Customers don't want global dedupe, but they're asking for it without even knowing it

I read with amusement Lauren Whitehouse’s latest blog entry about global dedupe.  I’m not saying that I was laughing at anything she was saying, per se; I totally agree with the whole article.  I was amused by what customers said about global dedupe.

Lauren said that ESG has talked to customers and that global dedupe ranks towards the bottom of their wishlists; they’re concerned about other things.  What they want, she said, was ” cost, ease of implementation/use, impact on backup/recovery performance, integration with existing backup processes, and scalability.”

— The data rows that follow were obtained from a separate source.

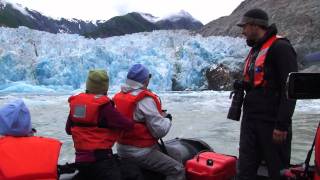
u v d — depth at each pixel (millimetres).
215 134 10734
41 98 24547
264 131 3539
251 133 3633
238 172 3734
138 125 3916
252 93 3604
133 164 3855
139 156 3953
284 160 3662
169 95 28922
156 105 3934
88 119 3559
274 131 3406
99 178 3529
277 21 50125
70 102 3717
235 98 3738
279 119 3363
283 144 3615
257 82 3557
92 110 3551
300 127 11852
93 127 3578
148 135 3959
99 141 3566
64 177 3646
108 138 3605
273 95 3512
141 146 3949
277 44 3447
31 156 3115
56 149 3250
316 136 2514
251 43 3686
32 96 26469
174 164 4035
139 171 3832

Guess what?  Global dedupe impacts every single one of those things!  This is why the title of this blog post is “Customers don’t want global dedupe, but they’re asking for it without knowing it.”  Get it now?  Let’s take a look at why the things they’re asking for are impacted by global dedupe.

  • Cost
    • When multiple nodes compare backup data, it gets deduped against a larger pool of data; therefore, you get an increase in your overall dedupe ratio.  It’s not the biggest benefit of global dedupe, but global dedupe does reduce cost by increasing dedupe ratio.
    • Companies who don’t have global dedupe are forced to have the biggest/fastest appliances, requiring them to ride the crest of the CPU/RAM cost wave.  Companies that offer global dedupe can buy much less expensive CPUs and motherboards.  Their per-node throughput rates may be less than their competitor’s numbers, but it doesn’t matter — becuase their nodes all act as one.  Moving data between nodes for scalability and performance reasons doesn’t impact your dedupe ratio or cost.
  • Ease of implementation/use
    • Which is easier to implement/use?  A bunch of individual dedupe silos that know nothing of each other or a single system of multiple nodes that all act as one system?  I can tell you from talking to way too many customers that the answer is the latter.  in fact, I know of a very large company who has a very large deployment of targe dedupe systems because they don’t have global dedupe and the increase in management cost that this has created has caused them to reconsider whether this was a good idea or not.
  • Impact on backup/recovery performance
    • There are some systems that are large enough that they need to be backed up to multiple target systems in order to meet throughput requirements.  How do you do that if the multiple nodes don’t talk to each other?
  • Integration with existing backup processes
    • If you’re backing up to non-deduped disk or tape, you can essentially treat a bunch of individual tape drives or disk arrays as a single system.  It doesn’t matter what gets sent to what; you’ll get it back regardless.  If you have a multi-node dedupe system that has global dedupe you can treat it the same as you would disk or tape.  However, if you are using a multi-node setup of a dedupe system without global deduplication, you have to introduce a new process of divvying up your backups into multiple subsets that can fit into each node.  Then when the size of those systems change, you have another new process of moving things around.  You can’t just point backups to a new system you buy (the way you would with tape, disk, or a global dedupes system), you have to move the old data (perhaps TBs and TBs of it) from the old system to the new system or you will start from scratch with your dedupe process.
  • Scalability
    • Of course this is about scalability, but not just in terms of how big you can get.  It is true that the high-end servers from companies that don’t offer dedupe are big enough to meet the needs of many (if not most) customers.  But what if you don’t or can’t buy their high-end product?   Can you scale that system to meet larger needs? The answer is no, you can’t.  You can buy another one, or you can throw out the one you have any buy another one, but that is not scaling.  That is a forklift upgrade.  Global dedupe is about scalability, too.  Buy what you want/need now, and then scale it to meet your needs as they grow.  If you have global dedupe that’s easy.  If you don’t, it’s not.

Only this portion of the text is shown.